ENARSA enfrenta desafíos para cubrir demanda de GNL en invierno 2026
La reciente subasta de Gas Natural Licuado (GNL) realizada por ENARSA en el Mercado Electrónico del Gas (MEGSA) ha dejado a la vista un panorama complicado para el abastecimiento energético de Argentina durante el invierno de 2026. La estatal energética logró adjudicar solo el 54% de los 1.028,9 millones de metros cúbicos ofertados, generando preocupación entre los distintos actores del sector ante la posibilidad de no poder satisfacer la demanda en los meses de mayor consumo.
Un proceso de subasta con resultados mixtos
La operatoria se llevó a cabo en tres subastas escalonadas, cada una destinada a diferentes segmentos de demanda. La primera, enfocada en las distribuidoras para cubrir la demanda residencial prioritaria, logró colocar la totalidad de los 112 millones de metros cúbicos disponibles. Sin embargo, la segunda y tercera rondas, dirigidas a industrias y centrales térmicas respectivamente, no lograron el mismo éxito.
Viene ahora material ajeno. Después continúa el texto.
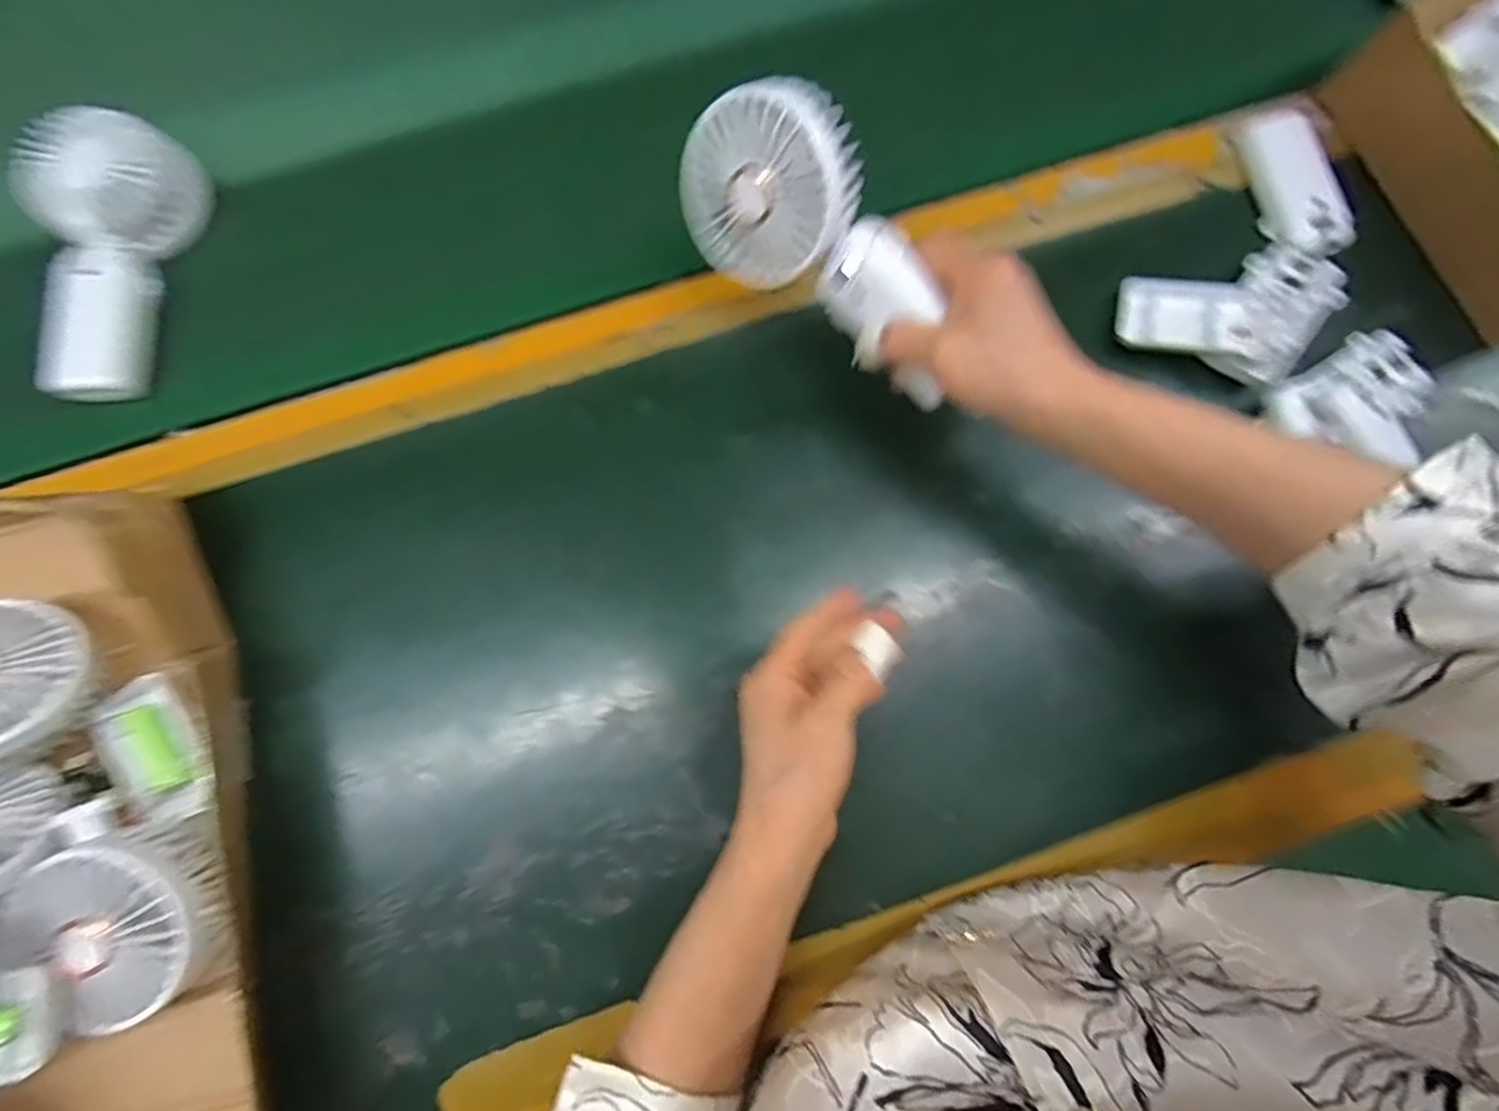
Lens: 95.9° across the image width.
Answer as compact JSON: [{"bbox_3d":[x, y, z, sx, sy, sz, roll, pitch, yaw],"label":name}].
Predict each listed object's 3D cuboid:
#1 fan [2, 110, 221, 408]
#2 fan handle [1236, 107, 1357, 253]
[{"bbox_3d":[-0.399,-0.181,0.433,0.085,0.067,0.182,-1,78,0],"label":"fan"},{"bbox_3d":[0.348,-0.238,0.431,0.044,0.018,0.096,-16,78,-3],"label":"fan handle"}]

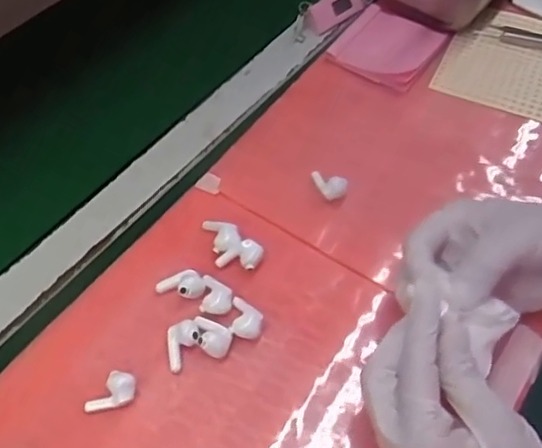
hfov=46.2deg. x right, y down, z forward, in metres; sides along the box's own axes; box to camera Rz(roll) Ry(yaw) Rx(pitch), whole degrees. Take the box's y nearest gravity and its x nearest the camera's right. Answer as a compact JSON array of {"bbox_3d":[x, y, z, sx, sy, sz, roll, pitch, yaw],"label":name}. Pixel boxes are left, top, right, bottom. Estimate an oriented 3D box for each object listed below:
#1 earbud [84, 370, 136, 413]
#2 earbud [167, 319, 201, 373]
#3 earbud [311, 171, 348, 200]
[{"bbox_3d":[-0.092,0.096,0.365,0.029,0.016,0.017,-8,55,-6],"label":"earbud"},{"bbox_3d":[-0.052,0.073,0.382,0.020,0.015,0.028,-6,55,-4],"label":"earbud"},{"bbox_3d":[0.042,-0.028,0.452,0.016,0.020,0.027,-18,57,-13],"label":"earbud"}]

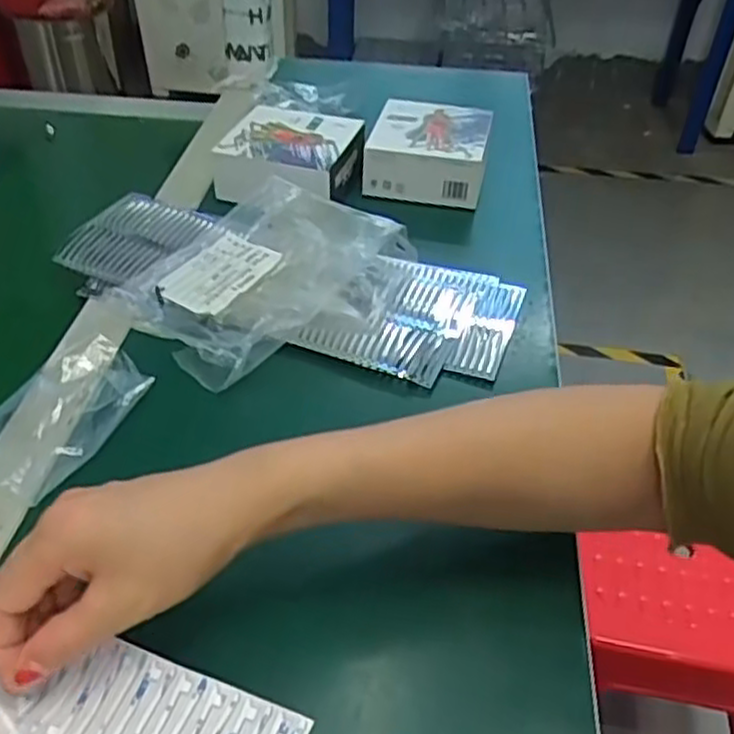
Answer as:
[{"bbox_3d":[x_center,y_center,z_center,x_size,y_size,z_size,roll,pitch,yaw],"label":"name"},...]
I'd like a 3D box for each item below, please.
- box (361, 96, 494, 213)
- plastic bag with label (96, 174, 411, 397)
[{"bbox_3d":[0.057,-0.196,0.674,0.102,0.052,0.098,11,42,9],"label":"box"},{"bbox_3d":[-0.070,-0.063,0.534,0.163,0.034,0.190,20,44,18],"label":"plastic bag with label"}]

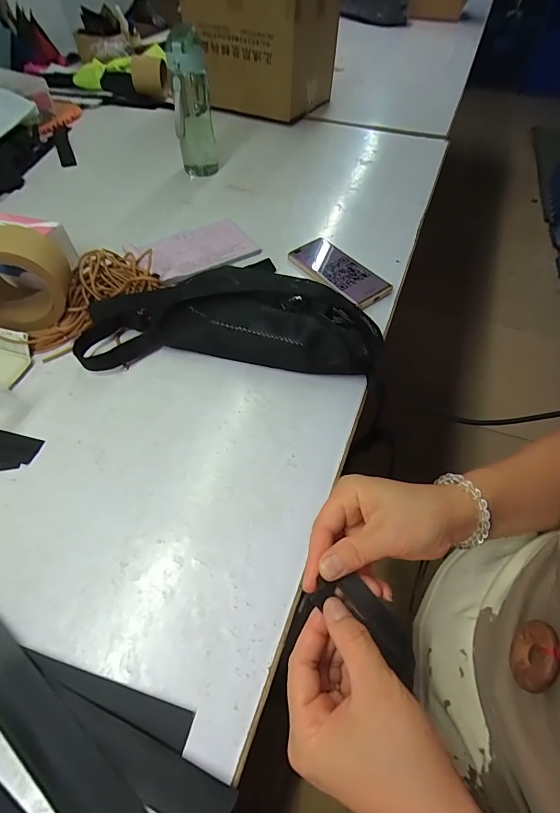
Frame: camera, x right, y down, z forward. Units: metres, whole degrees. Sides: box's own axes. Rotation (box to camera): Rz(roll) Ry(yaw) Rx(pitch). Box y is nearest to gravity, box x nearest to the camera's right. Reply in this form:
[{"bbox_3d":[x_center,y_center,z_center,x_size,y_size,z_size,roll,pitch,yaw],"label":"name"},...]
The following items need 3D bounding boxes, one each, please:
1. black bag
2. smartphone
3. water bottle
[{"bbox_3d":[-0.060,-0.120,0.469,0.369,0.074,0.156,1,55,-1],"label":"black bag"},{"bbox_3d":[0.088,-0.211,0.574,0.076,0.015,0.169,-32,60,-19],"label":"smartphone"},{"bbox_3d":[-0.164,-0.560,0.704,0.067,0.223,0.077,-4,54,-5],"label":"water bottle"}]

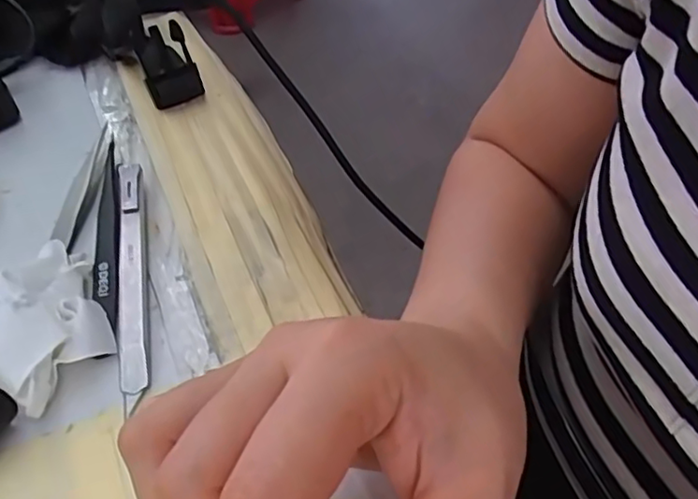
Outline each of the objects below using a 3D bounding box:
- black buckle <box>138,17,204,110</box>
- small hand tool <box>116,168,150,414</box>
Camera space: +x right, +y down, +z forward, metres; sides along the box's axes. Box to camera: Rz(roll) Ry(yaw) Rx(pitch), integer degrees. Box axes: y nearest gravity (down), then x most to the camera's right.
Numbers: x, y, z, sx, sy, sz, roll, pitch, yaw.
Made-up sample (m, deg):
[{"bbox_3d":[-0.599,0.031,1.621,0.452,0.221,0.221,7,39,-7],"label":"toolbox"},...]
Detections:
[{"bbox_3d":[-0.101,-0.103,0.354,0.030,0.042,0.012,-26,22,-22],"label":"black buckle"},{"bbox_3d":[-0.098,0.006,0.282,0.012,0.006,0.137,-11,48,-8],"label":"small hand tool"}]

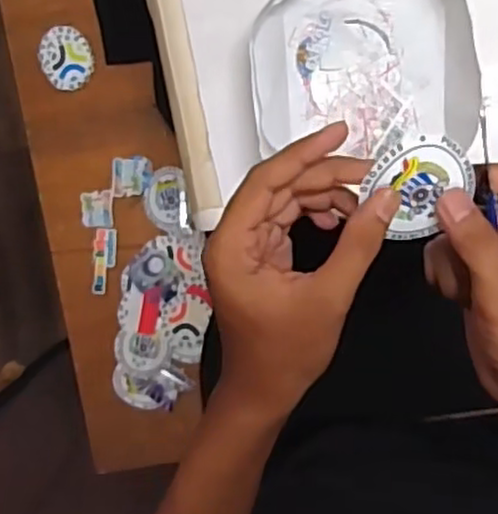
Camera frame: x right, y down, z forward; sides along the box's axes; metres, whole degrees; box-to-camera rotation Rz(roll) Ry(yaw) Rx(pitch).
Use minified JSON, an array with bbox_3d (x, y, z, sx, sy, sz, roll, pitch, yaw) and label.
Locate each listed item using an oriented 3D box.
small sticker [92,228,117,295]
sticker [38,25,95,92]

En la segunda subasta, 37 industrias adquirieron apenas 57,8 millones de metros cúbicos de un remanente de 448 millones. En la tercera ronda, aunque se adjudicaron 393,2 millones de metros cúbicos, quedó una considerable demanda insatisfecha de 416,2 millones de metros cúbicos, incluyendo requerimientos de CAMMESA. Este desfase en la oferta y la demanda ha encendido alarmas sobre cómo se garantizará el abastecimiento durante los picos invernales.
Contexto económico y regulatorio
El contexto en el que se desarrolla esta situación es complejo. Argentina, que depende en gran medida del gas natural para la generación térmica, enfrenta retos significativos en su matriz energética. Aunque ENARSA logró reducir el costo de regasificación a un competitivo u$s3,90 por MMBTU, lo que representa una disminución del 24% respecto a rondas anteriores, el mercado aún muestra signos de tensión.
El escenario se agrava por la dependencia del sistema eléctrico del gas natural y las olas de frío que suelen elevar el consumo residencial, lo que podría llevar a restricciones en el suministro industrial o a un aumento de las importaciones de combustibles líquidos más costosos. En este sentido, las políticas energéticas como el Plan Gas podrían jugar un rol crucial para incentivar la producción local y reducir la dependencia de importaciones.
Perspectivas y próximos pasos
El desafío para ENARSA y el sector energético argentino es claro: asegurar el abastecimiento de GNL para satisfacer la demanda creciente durante los meses de invierno. Esto podría implicar nuevas negociaciones con proveedores internacionales, como las ya iniciadas con grandes jugadores como PetroChina y TotalEnergies, para cerrar los volúmenes faltantes.
Además, se espera que las autoridades exploren alternativas que incluyan el fortalecimiento de la infraestructura de regasificación y la optimización de la logística de distribución interna. La situación actual pone de relieve la necesidad de una estrategia coordinada que contemple tanto la producción nacional de gas como la diversificación de las fuentes de energía, alineándose con tendencias globales hacia una matriz energética más sustentable.
El camino hacia un sistema energético resiliente y eficiente en Argentina requiere no solo de inversiones significativas, sino también de una planificación a largo plazo que garantice el equilibrio entre oferta y demanda, asegurando así la estabilidad del suministro energético en el país.